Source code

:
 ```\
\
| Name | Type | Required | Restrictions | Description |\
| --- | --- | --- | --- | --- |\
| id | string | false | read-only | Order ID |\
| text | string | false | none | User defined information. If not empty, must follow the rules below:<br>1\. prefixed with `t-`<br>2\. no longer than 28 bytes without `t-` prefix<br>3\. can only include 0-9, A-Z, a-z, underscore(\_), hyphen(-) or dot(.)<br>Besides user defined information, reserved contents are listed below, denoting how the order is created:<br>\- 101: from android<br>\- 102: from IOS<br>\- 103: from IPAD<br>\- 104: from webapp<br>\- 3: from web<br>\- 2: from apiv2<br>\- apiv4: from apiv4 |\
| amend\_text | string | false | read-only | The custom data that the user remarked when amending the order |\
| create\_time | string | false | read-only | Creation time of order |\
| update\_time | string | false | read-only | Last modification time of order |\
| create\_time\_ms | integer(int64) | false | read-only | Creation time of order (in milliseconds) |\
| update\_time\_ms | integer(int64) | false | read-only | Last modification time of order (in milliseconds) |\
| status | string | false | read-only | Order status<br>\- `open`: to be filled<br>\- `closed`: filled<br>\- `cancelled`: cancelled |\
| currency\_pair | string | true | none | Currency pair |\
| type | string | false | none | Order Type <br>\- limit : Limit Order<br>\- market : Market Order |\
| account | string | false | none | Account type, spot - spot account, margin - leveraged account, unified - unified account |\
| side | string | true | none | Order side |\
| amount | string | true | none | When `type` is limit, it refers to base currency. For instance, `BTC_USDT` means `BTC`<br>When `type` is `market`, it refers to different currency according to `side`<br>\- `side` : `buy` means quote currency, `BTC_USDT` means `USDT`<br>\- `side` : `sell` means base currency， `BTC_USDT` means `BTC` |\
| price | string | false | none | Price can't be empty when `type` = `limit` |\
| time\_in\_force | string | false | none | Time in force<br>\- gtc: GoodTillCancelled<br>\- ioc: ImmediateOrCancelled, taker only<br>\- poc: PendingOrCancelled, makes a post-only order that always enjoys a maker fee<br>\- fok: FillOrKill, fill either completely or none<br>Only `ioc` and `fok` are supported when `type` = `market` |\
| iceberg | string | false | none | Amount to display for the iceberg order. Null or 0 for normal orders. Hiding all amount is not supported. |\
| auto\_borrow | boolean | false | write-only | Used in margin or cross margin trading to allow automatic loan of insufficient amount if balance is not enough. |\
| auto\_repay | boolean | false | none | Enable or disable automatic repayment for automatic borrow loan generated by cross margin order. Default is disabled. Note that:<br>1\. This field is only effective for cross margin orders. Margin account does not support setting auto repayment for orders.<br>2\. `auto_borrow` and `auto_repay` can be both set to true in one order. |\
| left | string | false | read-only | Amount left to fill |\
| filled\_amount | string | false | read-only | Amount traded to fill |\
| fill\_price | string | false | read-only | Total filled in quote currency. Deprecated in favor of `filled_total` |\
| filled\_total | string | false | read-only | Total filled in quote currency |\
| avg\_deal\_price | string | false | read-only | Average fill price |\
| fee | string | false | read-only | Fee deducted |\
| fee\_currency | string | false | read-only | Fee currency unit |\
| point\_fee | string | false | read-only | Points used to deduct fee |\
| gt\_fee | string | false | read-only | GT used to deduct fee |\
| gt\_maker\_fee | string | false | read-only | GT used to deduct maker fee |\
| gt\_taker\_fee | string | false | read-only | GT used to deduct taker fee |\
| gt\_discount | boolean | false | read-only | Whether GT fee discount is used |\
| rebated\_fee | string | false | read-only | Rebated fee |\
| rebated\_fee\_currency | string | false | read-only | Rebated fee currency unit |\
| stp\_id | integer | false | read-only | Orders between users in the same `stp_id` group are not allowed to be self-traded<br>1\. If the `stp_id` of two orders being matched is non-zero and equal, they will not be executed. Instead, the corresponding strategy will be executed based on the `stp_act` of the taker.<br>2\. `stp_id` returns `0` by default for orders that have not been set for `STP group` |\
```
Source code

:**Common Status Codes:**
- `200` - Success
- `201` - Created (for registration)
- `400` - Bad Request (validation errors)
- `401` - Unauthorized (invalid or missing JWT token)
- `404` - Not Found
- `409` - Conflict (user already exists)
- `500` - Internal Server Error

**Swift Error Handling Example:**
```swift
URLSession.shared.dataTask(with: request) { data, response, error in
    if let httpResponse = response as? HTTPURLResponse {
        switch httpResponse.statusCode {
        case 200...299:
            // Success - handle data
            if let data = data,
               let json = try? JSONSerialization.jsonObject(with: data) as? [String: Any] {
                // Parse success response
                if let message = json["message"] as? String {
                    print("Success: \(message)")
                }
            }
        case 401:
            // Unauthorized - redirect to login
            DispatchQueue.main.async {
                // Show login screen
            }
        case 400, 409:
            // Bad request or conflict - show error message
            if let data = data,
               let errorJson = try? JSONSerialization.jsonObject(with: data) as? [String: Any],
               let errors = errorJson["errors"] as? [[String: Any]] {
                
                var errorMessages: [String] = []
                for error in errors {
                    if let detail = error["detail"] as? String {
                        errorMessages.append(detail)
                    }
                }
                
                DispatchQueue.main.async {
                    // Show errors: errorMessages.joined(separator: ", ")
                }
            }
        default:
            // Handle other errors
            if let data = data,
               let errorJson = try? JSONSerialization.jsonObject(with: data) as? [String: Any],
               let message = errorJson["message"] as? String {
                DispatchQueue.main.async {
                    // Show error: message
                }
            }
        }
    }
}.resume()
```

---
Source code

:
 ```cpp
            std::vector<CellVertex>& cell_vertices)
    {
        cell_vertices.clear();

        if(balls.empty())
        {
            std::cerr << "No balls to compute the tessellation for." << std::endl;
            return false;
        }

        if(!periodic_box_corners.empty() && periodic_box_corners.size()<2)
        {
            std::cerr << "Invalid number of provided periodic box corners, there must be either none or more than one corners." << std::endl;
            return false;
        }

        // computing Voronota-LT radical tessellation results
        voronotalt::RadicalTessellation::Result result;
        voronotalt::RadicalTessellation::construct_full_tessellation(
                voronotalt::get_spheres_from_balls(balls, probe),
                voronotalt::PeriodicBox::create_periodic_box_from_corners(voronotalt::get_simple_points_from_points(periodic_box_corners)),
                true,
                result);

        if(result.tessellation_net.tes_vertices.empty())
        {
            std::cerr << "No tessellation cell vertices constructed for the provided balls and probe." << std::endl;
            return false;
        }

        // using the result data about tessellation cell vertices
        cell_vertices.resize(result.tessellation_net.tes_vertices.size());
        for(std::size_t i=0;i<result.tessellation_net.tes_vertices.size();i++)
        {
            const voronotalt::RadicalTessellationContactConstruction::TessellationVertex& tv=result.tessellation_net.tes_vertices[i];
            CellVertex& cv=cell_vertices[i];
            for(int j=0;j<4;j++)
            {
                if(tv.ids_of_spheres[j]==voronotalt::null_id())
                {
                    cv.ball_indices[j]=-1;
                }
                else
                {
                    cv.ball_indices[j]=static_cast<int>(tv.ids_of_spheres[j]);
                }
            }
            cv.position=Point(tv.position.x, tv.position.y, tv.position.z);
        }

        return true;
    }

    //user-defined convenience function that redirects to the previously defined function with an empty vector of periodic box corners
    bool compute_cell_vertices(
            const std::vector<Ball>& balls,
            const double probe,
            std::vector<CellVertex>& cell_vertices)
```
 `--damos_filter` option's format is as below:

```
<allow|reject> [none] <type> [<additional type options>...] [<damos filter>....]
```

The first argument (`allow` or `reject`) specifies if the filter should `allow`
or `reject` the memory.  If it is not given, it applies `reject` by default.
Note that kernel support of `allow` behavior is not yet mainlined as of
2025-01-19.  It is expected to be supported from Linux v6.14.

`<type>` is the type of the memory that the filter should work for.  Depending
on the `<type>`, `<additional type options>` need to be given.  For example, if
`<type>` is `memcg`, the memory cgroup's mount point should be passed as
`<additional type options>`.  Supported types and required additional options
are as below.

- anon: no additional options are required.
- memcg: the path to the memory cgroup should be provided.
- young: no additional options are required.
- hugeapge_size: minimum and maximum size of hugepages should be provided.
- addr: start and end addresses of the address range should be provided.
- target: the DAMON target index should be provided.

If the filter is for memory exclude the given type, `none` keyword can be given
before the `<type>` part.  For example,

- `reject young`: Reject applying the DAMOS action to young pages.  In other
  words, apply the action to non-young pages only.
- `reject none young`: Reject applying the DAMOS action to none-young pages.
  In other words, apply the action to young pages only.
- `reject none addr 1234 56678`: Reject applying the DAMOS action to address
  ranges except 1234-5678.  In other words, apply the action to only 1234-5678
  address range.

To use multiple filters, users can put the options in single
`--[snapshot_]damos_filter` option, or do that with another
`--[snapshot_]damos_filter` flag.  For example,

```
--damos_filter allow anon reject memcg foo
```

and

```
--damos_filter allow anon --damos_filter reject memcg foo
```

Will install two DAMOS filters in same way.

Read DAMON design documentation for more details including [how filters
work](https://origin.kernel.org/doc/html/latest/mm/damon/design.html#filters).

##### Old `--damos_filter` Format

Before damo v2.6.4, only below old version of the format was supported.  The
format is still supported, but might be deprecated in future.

TASK OBJECTIVE:
How many of the lines above contain the string "cerr"? Give the number only.

OUTPUT FOR THIS EXERCISE:
3